* **PROBLEM REQUIREMENTS**
When you repeat the material, keep each line exact and omit the pictures.

* **GIVEN RECORDS**
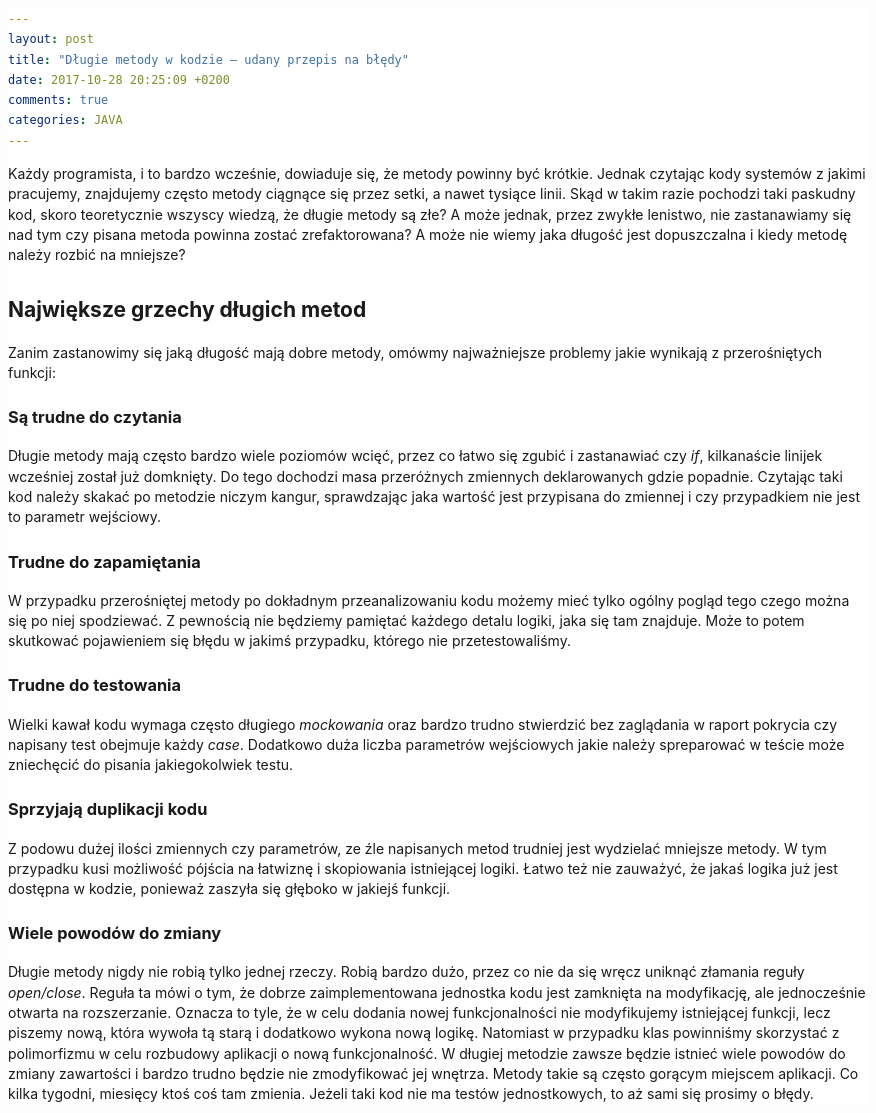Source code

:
 ```yaml
---
layout: post
title: "Długie metody w kodzie – udany przepis na błędy"
date: 2017-10-28 20:25:09 +0200
comments: true
categories: JAVA
---
```

Każdy programista, i to bardzo wcześnie, dowiaduje się, że metody powinny być krótkie. Jednak czytając kody systemów z jakimi pracujemy, znajdujemy często metody ciągnące się przez setki, a nawet tysiące linii. Skąd w takim razie pochodzi taki paskudny kod, skoro teoretycznie wszyscy wiedzą, że długie metody są złe? A może jednak, przez zwykłe lenistwo, nie zastanawiamy się nad tym czy pisana metoda powinna zostać zrefaktorowana? A może nie wiemy jaka długość jest dopuszczalna i kiedy metodę należy rozbić na mniejsze?



## Największe grzechy długich metod

Zanim zastanowimy się jaką długość mają dobre metody, omówmy najważniejsze problemy jakie wynikają z przerośniętych funkcji:

### Są trudne do czytania

Długie metody mają często bardzo wiele poziomów wcięć, przez co łatwo się zgubić i zastanawiać czy _if_, kilkanaście linijek wcześniej został już domknięty. Do tego dochodzi masa przeróżnych zmiennych deklarowanych gdzie popadnie. Czytając taki kod należy skakać po metodzie niczym kangur, sprawdzając jaka wartość jest przypisana do zmiennej i czy przypadkiem nie jest to parametr wejściowy.

### Trudne do zapamiętania

W przypadku przerośniętej metody po dokładnym przeanalizowaniu kodu możemy mieć tylko ogólny pogląd tego czego można się po niej spodziewać. Z pewnością nie będziemy pamiętać każdego detalu logiki, jaka się tam znajduje. Może to potem skutkować pojawieniem się błędu w jakimś przypadku, którego nie przetestowaliśmy.

### Trudne do testowania

Wielki kawał kodu wymaga często długiego _mockowania_ oraz bardzo trudno stwierdzić bez zaglądania w raport pokrycia czy napisany test obejmuje każdy _case_. Dodatkowo duża liczba parametrów wejściowych jakie należy spreparować w teście może zniechęcić do pisania jakiegokolwiek testu.

### Sprzyjają duplikacji kodu

Z podowu dużej ilości zmiennych czy parametrów, ze źle napisanych metod trudniej jest wydzielać mniejsze metody. W tym przypadku kusi możliwość pójścia na łatwiznę i skopiowania istniejącej logiki. Łatwo też nie zauważyć, że jakaś logika już jest dostępna w kodzie, ponieważ zaszyła się głęboko w jakiejś funkcji.

### Wiele powodów do zmiany

Długie metody nigdy nie robią tylko jednej rzeczy. Robią bardzo dużo, przez co nie da się wręcz uniknąć złamania reguły _open/close_. Reguła ta mówi o tym, że dobrze zaimplementowana jednostka kodu jest zamknięta na modyfikację, ale jednocześnie otwarta na rozszerzanie. Oznacza to tyle, że w celu dodania nowej funkcjonalności nie modyfikujemy istniejącej funkcji, lecz piszemy nową, która wywoła tą starą i dodatkowo wykona nową logikę. Natomiast w przypadku klas powinniśmy skorzystać z polimorfizmu w celu rozbudowy aplikacji o nową funkcjonalność. W długiej metodzie zawsze będzie istnieć wiele powodów do zmiany zawartości i bardzo trudno będzie nie zmodyfikować jej wnętrza. Metody takie są często gorącym miejscem aplikacji. Co kilka tygodni, miesięcy ktoś coś tam zmienia. Jeżeli taki kod nie ma testów jednostkowych, to aż sami się prosimy o błędy.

* **TASK RESULT**
Source code

:
 ```yaml
---
layout: post
title: "Długie metody w kodzie – udany przepis na błędy"
date: 2017-10-28 20:25:09 +0200
comments: true
categories: JAVA
---
```

Każdy programista, i to bardzo wcześnie, dowiaduje się, że metody powinny być krótkie. Jednak czytając kody systemów z jakimi pracujemy, znajdujemy często metody ciągnące się przez setki, a nawet tysiące linii. Skąd w takim razie pochodzi taki paskudny kod, skoro teoretycznie wszyscy wiedzą, że długie metody są złe? A może jednak, przez zwykłe lenistwo, nie zastanawiamy się nad tym czy pisana metoda powinna zostać zrefaktorowana? A może nie wiemy jaka długość jest dopuszczalna i kiedy metodę należy rozbić na mniejsze?



## Największe grzechy długich metod

Zanim zastanowimy się jaką długość mają dobre metody, omówmy najważniejsze problemy jakie wynikają z przerośniętych funkcji:

### Są trudne do czytania

Długie metody mają często bardzo wiele poziomów wcięć, przez co łatwo się zgubić i zastanawiać czy _if_, kilkanaście linijek wcześniej został już domknięty. Do tego dochodzi masa przeróżnych zmiennych deklarowanych gdzie popadnie. Czytając taki kod należy skakać po metodzie niczym kangur, sprawdzając jaka wartość jest przypisana do zmiennej i czy przypadkiem nie jest to parametr wejściowy.

### Trudne do zapamiętania

W przypadku przerośniętej metody po dokładnym przeanalizowaniu kodu możemy mieć tylko ogólny pogląd tego czego można się po niej spodziewać. Z pewnością nie będziemy pamiętać każdego detalu logiki, jaka się tam znajduje. Może to potem skutkować pojawieniem się błędu w jakimś przypadku, którego nie przetestowaliśmy.

### Trudne do testowania

Wielki kawał kodu wymaga często długiego _mockowania_ oraz bardzo trudno stwierdzić bez zaglądania w raport pokrycia czy napisany test obejmuje każdy _case_. Dodatkowo duża liczba parametrów wejściowych jakie należy spreparować w teście może zniechęcić do pisania jakiegokolwiek testu.

### Sprzyjają duplikacji kodu

Z podowu dużej ilości zmiennych czy parametrów, ze źle napisanych metod trudniej jest wydzielać mniejsze metody. W tym przypadku kusi możliwość pójścia na łatwiznę i skopiowania istniejącej logiki. Łatwo też nie zauważyć, że jakaś logika już jest dostępna w kodzie, ponieważ zaszyła się głęboko w jakiejś funkcji.

### Wiele powodów do zmiany

Długie metody nigdy nie robią tylko jednej rzeczy. Robią bardzo dużo, przez co nie da się wręcz uniknąć złamania reguły _open/close_. Reguła ta mówi o tym, że dobrze zaimplementowana jednostka kodu jest zamknięta na modyfikację, ale jednocześnie otwarta na rozszerzanie. Oznacza to tyle, że w celu dodania nowej funkcjonalności nie modyfikujemy istniejącej funkcji, lecz piszemy nową, która wywoła tą starą i dodatkowo wykona nową logikę. Natomiast w przypadku klas powinniśmy skorzystać z polimorfizmu w celu rozbudowy aplikacji o nową funkcjonalność. W długiej metodzie zawsze będzie istnieć wiele powodów do zmiany zawartości i bardzo trudno będzie nie zmodyfikować jej wnętrza. Metody takie są często gorącym miejscem aplikacji. Co kilka tygodni, miesięcy ktoś coś tam zmienia. Jeżeli taki kod nie ma testów jednostkowych, to aż sami się prosimy o błędy.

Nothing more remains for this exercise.